Task instructions:
Find every line of the records that has "SELECT" and return it.

━━━━━━━━━━

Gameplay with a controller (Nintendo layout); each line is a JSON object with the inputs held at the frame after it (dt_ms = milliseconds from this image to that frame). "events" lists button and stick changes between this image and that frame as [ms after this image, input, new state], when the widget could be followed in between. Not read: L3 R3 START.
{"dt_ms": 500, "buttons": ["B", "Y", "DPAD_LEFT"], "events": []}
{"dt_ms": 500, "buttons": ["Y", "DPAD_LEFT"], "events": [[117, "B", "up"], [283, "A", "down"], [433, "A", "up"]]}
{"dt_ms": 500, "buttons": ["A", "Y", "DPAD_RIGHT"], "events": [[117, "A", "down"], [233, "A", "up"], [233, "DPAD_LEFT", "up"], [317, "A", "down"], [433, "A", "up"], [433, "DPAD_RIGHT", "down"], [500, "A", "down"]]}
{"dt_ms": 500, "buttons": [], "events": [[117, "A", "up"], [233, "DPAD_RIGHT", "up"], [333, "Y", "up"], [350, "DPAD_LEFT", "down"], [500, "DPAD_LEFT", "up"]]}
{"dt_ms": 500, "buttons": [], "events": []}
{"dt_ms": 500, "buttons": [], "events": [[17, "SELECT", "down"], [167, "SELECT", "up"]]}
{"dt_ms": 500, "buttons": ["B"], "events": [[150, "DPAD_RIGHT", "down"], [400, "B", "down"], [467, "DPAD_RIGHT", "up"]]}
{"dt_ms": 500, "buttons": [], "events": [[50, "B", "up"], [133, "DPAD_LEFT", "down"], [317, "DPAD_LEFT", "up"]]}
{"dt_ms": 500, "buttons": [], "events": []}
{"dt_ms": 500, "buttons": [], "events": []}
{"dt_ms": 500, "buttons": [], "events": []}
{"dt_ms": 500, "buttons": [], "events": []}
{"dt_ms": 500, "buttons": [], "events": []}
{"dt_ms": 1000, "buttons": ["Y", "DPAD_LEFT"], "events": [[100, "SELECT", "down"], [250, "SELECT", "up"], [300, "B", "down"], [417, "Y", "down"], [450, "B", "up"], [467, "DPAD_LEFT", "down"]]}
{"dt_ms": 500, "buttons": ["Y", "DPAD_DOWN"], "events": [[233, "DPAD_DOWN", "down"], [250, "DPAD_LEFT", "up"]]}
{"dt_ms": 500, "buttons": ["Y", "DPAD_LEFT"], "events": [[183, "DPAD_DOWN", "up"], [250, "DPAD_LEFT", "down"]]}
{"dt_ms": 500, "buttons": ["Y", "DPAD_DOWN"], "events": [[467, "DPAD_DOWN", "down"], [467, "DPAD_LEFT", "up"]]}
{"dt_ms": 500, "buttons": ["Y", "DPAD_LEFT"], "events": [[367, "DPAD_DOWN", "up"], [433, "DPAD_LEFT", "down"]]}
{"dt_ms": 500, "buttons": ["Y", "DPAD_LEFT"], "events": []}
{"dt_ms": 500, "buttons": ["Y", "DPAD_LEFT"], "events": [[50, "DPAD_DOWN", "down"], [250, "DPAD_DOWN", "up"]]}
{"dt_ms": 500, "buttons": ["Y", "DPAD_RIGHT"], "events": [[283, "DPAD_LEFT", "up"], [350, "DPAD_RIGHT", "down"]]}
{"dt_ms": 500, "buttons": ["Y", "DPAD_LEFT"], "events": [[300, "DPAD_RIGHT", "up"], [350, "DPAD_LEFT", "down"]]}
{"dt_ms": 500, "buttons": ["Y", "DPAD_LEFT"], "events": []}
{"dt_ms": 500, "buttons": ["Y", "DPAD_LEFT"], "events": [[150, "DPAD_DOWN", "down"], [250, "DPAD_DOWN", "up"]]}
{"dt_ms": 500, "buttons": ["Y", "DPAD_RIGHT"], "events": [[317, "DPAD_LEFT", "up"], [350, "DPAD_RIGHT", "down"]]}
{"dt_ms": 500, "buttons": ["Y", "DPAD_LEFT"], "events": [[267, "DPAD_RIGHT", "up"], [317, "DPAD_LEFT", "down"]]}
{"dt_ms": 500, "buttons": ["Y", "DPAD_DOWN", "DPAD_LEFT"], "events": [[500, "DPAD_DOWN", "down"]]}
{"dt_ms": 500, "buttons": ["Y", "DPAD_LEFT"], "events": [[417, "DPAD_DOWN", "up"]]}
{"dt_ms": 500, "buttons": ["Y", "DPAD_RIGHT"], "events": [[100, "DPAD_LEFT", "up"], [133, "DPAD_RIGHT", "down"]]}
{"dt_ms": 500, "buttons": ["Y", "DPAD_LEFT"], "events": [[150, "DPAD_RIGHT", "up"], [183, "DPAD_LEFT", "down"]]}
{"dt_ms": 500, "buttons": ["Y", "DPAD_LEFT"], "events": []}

━━━━━━━━━━

The completed task:
{"dt_ms": 500, "buttons": [], "events": [[17, "SELECT", "down"], [167, "SELECT", "up"]]}
{"dt_ms": 1000, "buttons": ["Y", "DPAD_LEFT"], "events": [[100, "SELECT", "down"], [250, "SELECT", "up"], [300, "B", "down"], [417, "Y", "down"], [450, "B", "up"], [467, "DPAD_LEFT", "down"]]}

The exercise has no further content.